Inicialmente, havia alguns grupos organizados, a maioria com inclinações nazistas, que estimulavam as pessoas a cometerem crimes. As detenções e apreensões de menores ocorreram quando havia crime concreto de nazismo, como a distribuição de material, ou quando foram detectados planos e ameaças para atacar crianças e adolescentes. Eu chamei pesquisadores infiltrados nesses grupos para conversarem com os policiais. Pode parecer uma viagem no primeiro momento, mas esses grupos existem e são perigosos e organizados. Eles são um risco porque estimulam os outros a cometerem crimes. Todos esses assassinos de 2023 estavam em grupos neonazistas em redes sociais. Se você encontra um grupo assim, a polícia precisa ir atrás de todos os envolvidos. A partir da Operação Escola Segura, as pessoas entenderam que não será tolerável propagar nazismo na internet. Isso provocará consequências. Todas as postagens relacionadas a nazismo levaram a mandados de busca e apreensão ou a inquéritos em 2023. Até o dia que a operação teve início, você ficava impune se falasse sobre nazismo na internet. Isso mudou, agora um policial baterá na porta da sua casa. O Ministério da Justiça, inclusive, treinou policiais do país inteiro para identificarem novos símbolos nazistas na internet. A operação continuará em 2024 e temos todo um calendário de reuniões para manter a repressão a esses grupos.
Há no Ministério da Justiça a elaboração de um projeto para conter o avanço de drogas sintéticas e opióides no Brasil. Por que a pasta elegeu essa como uma das pautas centrais para 2024?
Chegamos ao entendimento de que era preciso ter uma política de combate às drogas sintéticas de maior potencial de danos, como os opióides e a K9. A Secretaria Nacional de Políticas sobre Drogas e Gestão de Ativos (Senad) montou um sistema de alerta que trabalha em conjunto com o Ministério da Saúde e que consegue antecipar a chegada dessas drogas a partir da entrada de pessoas com problemas de saúde ou overdose em hospitais.
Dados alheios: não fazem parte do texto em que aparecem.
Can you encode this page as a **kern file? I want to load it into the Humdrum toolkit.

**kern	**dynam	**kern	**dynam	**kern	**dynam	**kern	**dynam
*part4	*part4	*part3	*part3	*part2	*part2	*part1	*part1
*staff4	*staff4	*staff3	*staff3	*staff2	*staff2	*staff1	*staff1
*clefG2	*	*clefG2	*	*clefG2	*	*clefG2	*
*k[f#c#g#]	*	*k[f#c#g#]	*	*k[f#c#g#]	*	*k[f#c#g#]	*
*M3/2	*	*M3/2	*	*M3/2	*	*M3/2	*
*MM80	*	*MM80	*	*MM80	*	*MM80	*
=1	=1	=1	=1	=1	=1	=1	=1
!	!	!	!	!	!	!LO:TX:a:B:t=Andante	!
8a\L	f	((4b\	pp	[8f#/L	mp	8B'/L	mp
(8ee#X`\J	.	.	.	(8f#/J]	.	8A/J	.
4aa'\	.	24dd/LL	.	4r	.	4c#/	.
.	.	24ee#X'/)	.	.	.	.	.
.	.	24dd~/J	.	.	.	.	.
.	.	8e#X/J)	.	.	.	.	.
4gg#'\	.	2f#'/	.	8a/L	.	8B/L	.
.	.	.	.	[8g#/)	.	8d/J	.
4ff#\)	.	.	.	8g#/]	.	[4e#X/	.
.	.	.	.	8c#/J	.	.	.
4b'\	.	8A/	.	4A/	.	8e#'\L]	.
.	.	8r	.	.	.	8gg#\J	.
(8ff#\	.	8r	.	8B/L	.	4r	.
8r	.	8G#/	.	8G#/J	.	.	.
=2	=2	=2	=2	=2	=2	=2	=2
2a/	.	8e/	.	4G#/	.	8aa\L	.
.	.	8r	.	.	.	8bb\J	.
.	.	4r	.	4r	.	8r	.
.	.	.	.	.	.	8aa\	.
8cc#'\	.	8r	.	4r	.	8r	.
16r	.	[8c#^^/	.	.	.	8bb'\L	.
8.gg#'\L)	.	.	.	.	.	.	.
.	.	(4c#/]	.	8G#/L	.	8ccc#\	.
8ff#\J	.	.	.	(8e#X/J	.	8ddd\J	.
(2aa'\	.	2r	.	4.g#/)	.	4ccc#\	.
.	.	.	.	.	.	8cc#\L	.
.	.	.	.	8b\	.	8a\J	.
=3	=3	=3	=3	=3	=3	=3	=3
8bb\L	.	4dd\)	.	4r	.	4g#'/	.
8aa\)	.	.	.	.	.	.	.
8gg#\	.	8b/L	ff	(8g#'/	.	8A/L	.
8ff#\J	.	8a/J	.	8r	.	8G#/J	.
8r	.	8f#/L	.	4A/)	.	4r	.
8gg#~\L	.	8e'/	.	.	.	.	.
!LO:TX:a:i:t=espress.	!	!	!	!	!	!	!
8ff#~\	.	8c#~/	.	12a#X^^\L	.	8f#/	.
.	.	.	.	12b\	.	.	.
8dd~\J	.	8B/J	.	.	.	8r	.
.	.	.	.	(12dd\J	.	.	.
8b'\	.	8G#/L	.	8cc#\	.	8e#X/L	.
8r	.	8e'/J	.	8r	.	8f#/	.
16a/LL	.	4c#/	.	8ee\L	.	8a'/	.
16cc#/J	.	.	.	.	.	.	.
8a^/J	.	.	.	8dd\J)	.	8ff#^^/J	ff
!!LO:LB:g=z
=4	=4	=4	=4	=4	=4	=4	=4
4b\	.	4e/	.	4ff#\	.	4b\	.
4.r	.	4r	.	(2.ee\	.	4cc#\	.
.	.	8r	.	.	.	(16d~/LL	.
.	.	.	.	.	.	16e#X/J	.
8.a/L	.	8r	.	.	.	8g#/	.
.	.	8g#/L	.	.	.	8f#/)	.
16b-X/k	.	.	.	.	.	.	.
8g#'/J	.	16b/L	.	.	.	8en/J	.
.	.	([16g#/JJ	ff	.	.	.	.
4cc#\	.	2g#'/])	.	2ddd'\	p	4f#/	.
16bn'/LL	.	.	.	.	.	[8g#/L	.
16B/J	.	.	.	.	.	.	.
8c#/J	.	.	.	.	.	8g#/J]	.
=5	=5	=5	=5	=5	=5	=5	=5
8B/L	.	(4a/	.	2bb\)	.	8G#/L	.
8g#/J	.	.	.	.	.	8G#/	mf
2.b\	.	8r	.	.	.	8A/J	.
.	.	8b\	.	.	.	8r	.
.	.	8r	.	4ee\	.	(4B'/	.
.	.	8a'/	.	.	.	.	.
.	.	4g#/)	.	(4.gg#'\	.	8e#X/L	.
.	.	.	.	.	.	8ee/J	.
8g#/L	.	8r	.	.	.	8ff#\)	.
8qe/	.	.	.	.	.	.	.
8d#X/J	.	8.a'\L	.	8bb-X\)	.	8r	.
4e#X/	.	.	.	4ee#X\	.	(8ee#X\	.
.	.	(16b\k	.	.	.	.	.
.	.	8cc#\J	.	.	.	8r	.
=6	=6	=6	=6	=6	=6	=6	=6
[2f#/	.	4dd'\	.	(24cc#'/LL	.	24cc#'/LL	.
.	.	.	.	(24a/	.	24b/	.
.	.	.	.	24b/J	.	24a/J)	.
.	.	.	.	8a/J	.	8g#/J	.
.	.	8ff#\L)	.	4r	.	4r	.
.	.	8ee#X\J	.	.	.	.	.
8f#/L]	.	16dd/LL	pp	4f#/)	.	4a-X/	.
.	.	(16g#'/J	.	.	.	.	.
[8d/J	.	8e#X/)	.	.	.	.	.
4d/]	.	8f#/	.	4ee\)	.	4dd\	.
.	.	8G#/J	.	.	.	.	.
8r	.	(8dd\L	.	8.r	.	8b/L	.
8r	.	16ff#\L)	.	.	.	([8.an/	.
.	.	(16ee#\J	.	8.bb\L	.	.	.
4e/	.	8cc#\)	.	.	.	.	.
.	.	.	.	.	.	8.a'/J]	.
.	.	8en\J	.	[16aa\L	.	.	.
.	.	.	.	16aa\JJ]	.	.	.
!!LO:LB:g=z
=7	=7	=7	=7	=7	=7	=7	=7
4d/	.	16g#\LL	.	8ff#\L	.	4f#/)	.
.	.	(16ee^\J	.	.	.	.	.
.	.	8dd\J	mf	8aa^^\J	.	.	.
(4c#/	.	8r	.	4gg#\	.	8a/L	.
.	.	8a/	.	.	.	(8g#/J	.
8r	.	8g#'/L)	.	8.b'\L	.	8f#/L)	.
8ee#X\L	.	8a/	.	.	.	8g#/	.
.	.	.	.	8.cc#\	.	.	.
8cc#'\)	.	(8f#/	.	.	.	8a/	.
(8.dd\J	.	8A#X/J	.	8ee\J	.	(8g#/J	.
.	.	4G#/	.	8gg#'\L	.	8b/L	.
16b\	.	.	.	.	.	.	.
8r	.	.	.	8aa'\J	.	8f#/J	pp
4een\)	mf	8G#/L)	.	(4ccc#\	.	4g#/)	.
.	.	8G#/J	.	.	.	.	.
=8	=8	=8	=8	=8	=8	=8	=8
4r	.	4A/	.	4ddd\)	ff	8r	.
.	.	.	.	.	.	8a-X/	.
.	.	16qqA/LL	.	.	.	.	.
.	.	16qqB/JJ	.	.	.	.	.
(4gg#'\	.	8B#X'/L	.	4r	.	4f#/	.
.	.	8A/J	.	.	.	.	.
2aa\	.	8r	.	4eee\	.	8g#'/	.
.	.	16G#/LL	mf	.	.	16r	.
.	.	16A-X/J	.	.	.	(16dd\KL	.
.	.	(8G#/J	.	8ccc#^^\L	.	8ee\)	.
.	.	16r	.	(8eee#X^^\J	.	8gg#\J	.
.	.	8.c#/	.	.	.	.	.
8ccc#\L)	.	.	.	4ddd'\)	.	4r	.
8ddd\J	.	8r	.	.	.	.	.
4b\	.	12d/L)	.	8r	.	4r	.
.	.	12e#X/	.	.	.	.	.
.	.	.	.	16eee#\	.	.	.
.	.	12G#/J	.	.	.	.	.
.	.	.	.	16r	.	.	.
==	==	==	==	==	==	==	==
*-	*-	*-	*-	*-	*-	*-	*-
Além de alertar o sistema repressivo, é possível usar esse sistema para orientar os profissionais de saúde dos Estados sobre como tratar os quadros de overdose, porque essas drogas requerem um cuidado diferenciado. Já a Secretaria de Direitos Digitais, em parceria com o Laboratório de Operações Cibernéticas (Ciberlab), está trabalhando para entender onde e como essas drogas são vendidas na internet. Estamos enviando para as redes sociais os termos usados para identificar as drogas e que contêm referências inusitadas, como nomes de personagens de séries e de videogames. Também tivemos reuniões com os Correios para tentar entender o fluxo das drogas e se há um padrão postal para enviá-las. É um sistema que estamos montando, porque tudo é muito novo e ninguém olhava para as drogas sintéticas no Brasil. A Embaixada dos Estados Unidos já até entrou em contato conosco para elogiar o programa e disse que ele poderá ser um exemplo para o mundo.